* **Task**: Retype the records below exactly as they stand, omitting the pictures.

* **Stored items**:

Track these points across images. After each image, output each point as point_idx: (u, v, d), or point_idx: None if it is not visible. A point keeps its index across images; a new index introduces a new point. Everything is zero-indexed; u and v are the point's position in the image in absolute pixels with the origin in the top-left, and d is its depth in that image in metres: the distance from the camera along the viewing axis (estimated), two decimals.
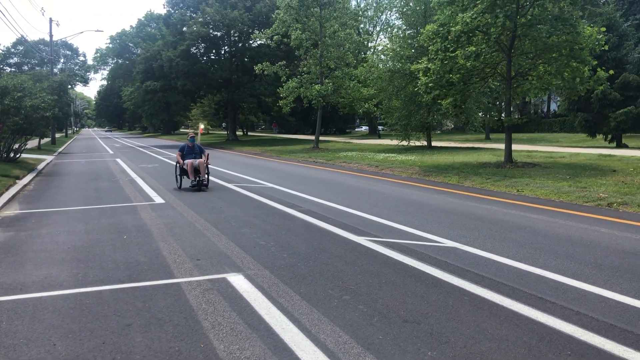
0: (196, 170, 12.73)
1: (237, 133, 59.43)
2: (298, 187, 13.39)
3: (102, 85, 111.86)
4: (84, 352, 3.72)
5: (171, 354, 3.68)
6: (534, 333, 3.91)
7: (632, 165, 15.95)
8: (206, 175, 12.95)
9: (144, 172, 18.48)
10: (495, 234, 7.44)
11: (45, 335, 4.03)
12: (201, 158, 13.05)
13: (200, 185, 12.65)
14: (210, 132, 77.90)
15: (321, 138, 37.38)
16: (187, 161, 12.84)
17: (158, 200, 11.30)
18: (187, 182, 13.13)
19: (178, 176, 13.36)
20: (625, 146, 26.90)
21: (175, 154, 14.86)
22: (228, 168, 19.79)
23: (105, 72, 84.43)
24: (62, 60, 77.65)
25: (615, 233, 7.50)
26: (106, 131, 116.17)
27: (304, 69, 31.46)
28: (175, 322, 4.25)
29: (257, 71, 32.71)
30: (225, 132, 60.79)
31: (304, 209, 9.67)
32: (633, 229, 7.83)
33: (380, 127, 58.49)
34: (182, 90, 48.61)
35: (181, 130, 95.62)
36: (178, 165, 13.34)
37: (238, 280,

* **Solution to this problem**:
Track these points across images. After each image, output each point as point_idx: (u, v, d), or point_idx: None if it is not visible. A point keeps its index across images; a new index introduces a new point. Everything is zero-indexed; u and v are the point's position in the image in absolute pixels with the origin in the top-left, and d is its depth in that image in metres: the distance from the camera along the viewing axis (estimated), two decimals.
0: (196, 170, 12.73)
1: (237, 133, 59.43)
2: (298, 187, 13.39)
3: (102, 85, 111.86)
4: (84, 352, 3.72)
5: (171, 354, 3.68)
6: (534, 333, 3.91)
7: (632, 165, 15.95)
8: (206, 175, 12.95)
9: (144, 172, 18.48)
10: (495, 234, 7.44)
11: (45, 335, 4.03)
12: (201, 158, 13.05)
13: (200, 185, 12.65)
14: (210, 132, 77.90)
15: (321, 138, 37.38)
16: (187, 161, 12.84)
17: (158, 200, 11.30)
18: (187, 182, 13.13)
19: (178, 176, 13.36)
20: (625, 146, 26.90)
21: (175, 154, 14.86)
22: (228, 168, 19.79)
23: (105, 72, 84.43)
24: (62, 60, 77.65)
25: (615, 233, 7.50)
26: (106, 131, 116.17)
27: (304, 69, 31.46)
28: (175, 322, 4.25)
29: (257, 71, 32.71)
30: (225, 132, 60.79)
31: (304, 209, 9.67)
32: (633, 229, 7.83)
33: (380, 127, 58.49)
34: (182, 90, 48.61)
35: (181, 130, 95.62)
36: (178, 165, 13.34)
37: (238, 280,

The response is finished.